Gilsdorf, Ethan. Fantasy Freaks and Gaming Geeks: An Epic Quest for Reality Among Role Players, Online Gamers, and Other Dwellers of Imaginary Realms. Lyons Press, 2009. ISBN 978-1599214801 336 pp. $
When Ethan Gilsdorf was 17, he put down his 20-sided die in pursuit of girls, and by all appearances, gave nary a backwards glance to his roleplaying past as he moved forward to college and beyond. On the sly, however, he dabbled in geekdom like a tippler hiding his bottle in a brown paper: a few quarters in an arcade here… browsing the new editions of D&D Rulebooks there … checking out Magic: the Gathering…
Then, in 2001 Fellowship of the RIng came out, and he fell off the wagon. He was fascinated with the Tolkien realm that Peter Jackson portrayed in his three award-winning epic films. Not only did it create some conflict with his significant other, it awakened an urge to reconnect with his geek past and investigate the appeal of immersive fantasy in his life and in the life of others. Was he truly an adult, or stagnated in adolescent? To find out, Gilsdorf made a list of why fantasy appeals, and then set off on a classic hero’s journey to discover the answer.
While on this quest, Gilsdorf doesn’t just interview and observe; he delved right in.
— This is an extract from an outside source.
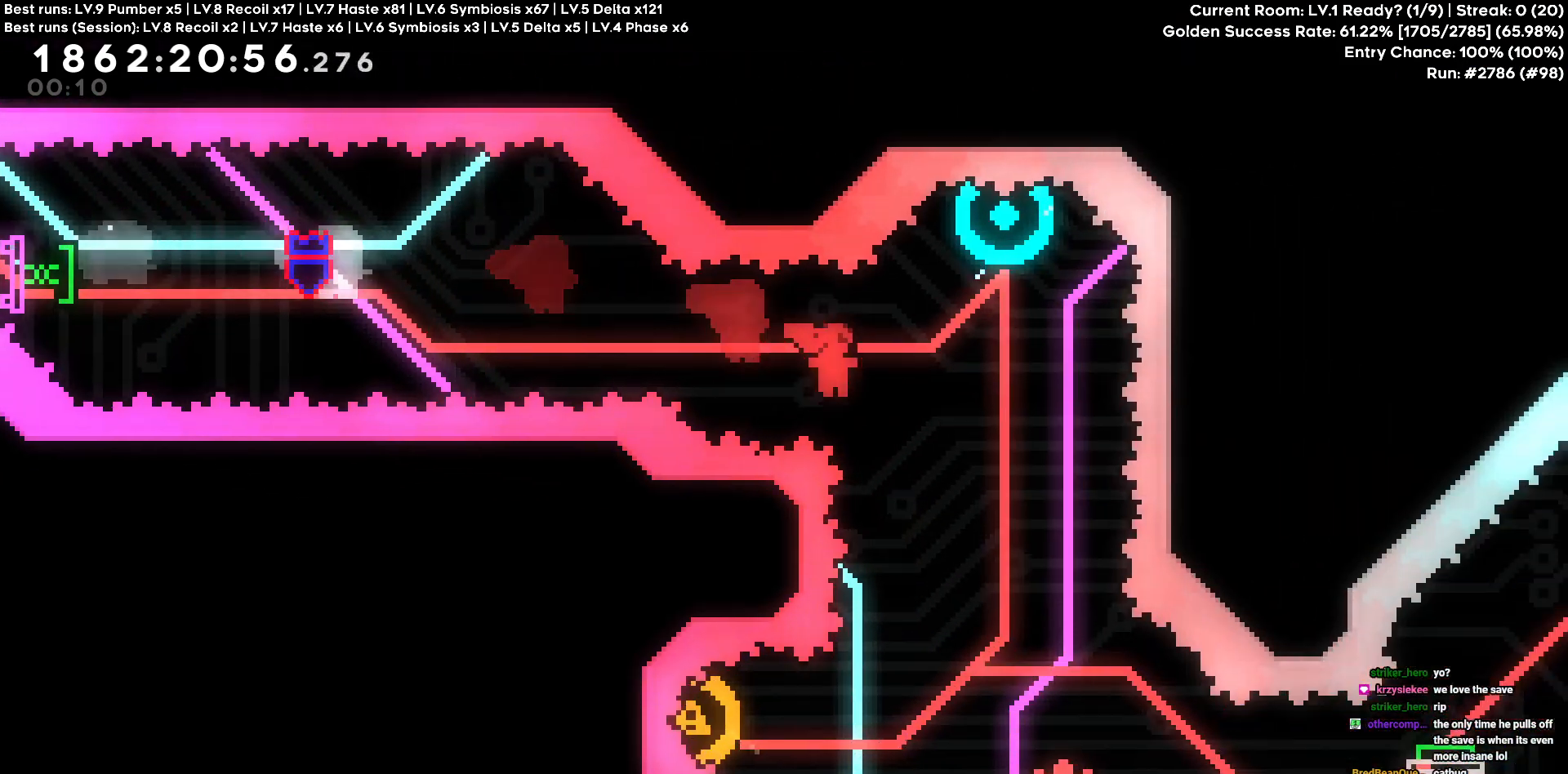
{"keys": [], "events": [[133, "d", "up"], [133, "w", "down"], [366, "w", "up"]]}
His travels take him there and back again, from Oxford England to pay graveside respects and then drink toasts to the Professor with Tolkeinites, to Cambridge MA to play D&D, and south to Atlanta to participate in the Forest of Doors for a LARP weekend. He spends some quality time with Harry and the Potters, descends into MMO culture and emerges wanting the real thing, so he attends Dragon*Con, described as a “four day Halloween party embraced by every subculture” and finally journeys back across the pond on a New Zealand adventure to visit filming locations for the LoTR trilogy. Along the way, he wonders if the armed forces can’t be likened to some sort of RP, ponders the staying power of Geeks in Love, and has his paradigm of what it means to be a geek in constant shift.
Gilsdorf is a solid writer and good storyteller; no surprise there, for someone with his role-playing background. He juxtaposes his personal story with strong journalistic reporting, and infuses everything with a dose of integrity. A glossary of terms is appended, though many words are defined in context–the footnote on LARPing, while extensive, is particularly excellent. Photos, many taken by the author, and excerpts from primary sources, add to Gilsdorf’s narrative.
Says Gilsdorf, about halfway through the book, “the appeal of LARPing was not the battles, but the collective storytelling, the camaraderie.” Certain, this can be applied to all kinds of gaming as well – it’s about the story and the people, the gaming experience, not the game play.
This book serves as a guide to the colliding world of gaming and fantasy genre, and is an excellent primer for those who don’t “get” it and are ready to make the leap to the experiential side of things. It will also have appeal to gamers who want to read about other aspects of fantasy and gaming subculture, and who want to see themselves represented fairly and insightfully in print. This book is recommended for public and academic library collections.